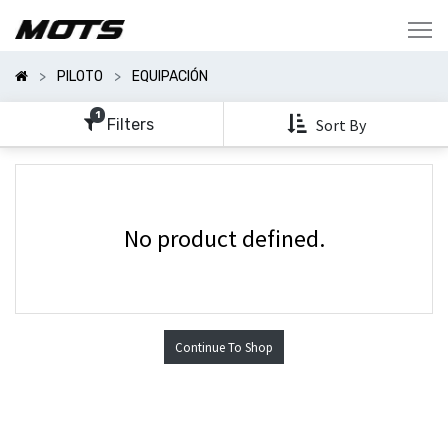
Mostrar
Categorías
PILOTO
EQUIPACIÓN
Mostrar
Opciones
1
Filters
Sort By
No product defined.
Continue To Shop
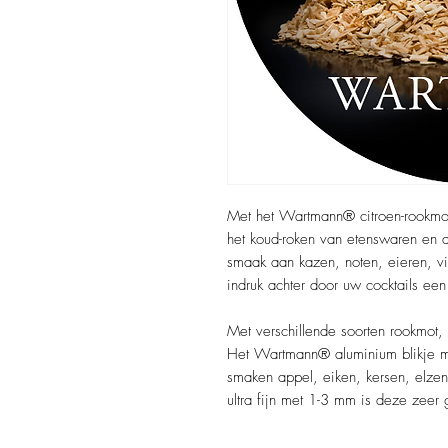
Met het Wartmann® citroen-rookmot
het koud-roken van etenswaren en d
smaak aan kazen, noten, eieren, vi
indruk achter door uw cocktails een 
Met verschillende soorten rookmot,
Het Wartmann® aluminium blikje me
smaken appel, eiken, kersen, elzen,
ultra fijn met 1-3 mm is deze zeer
□ □ □ □ □ □ □
Render every line of text in the rows above as a Markdown table with two columns, No. and Line, numbering the lines in order and skipping any blank ones. Leave the pictures out.

| No. | Line |
|---|---|
| 1 | Mostrar |
| 2 | Categorías |
| 3 | PILOTO |
| 4 | EQUIPACIÓN |
| 5 | Mostrar |
| 6 | Opciones |
| 7 | 1 |
| 8 | Filters |
| 9 | Sort By |
| 10 | No product defined. |
| 11 | Continue To Shop |
| 12 | Met het Wartmann® citroen-rookmot |
| 13 | het koud-roken van etenswaren en d |
| 14 | smaak aan kazen, noten, eieren, vi |
| 15 | indruk achter door uw cocktails een  |
| 16 | Met verschillende soorten rookmot, |
| 17 | Het Wartmann® aluminium blikje me |
| 18 | smaken appel, eiken, kersen, elzen, |
| 19 | ultra fijn met 1-3 mm is deze zeer |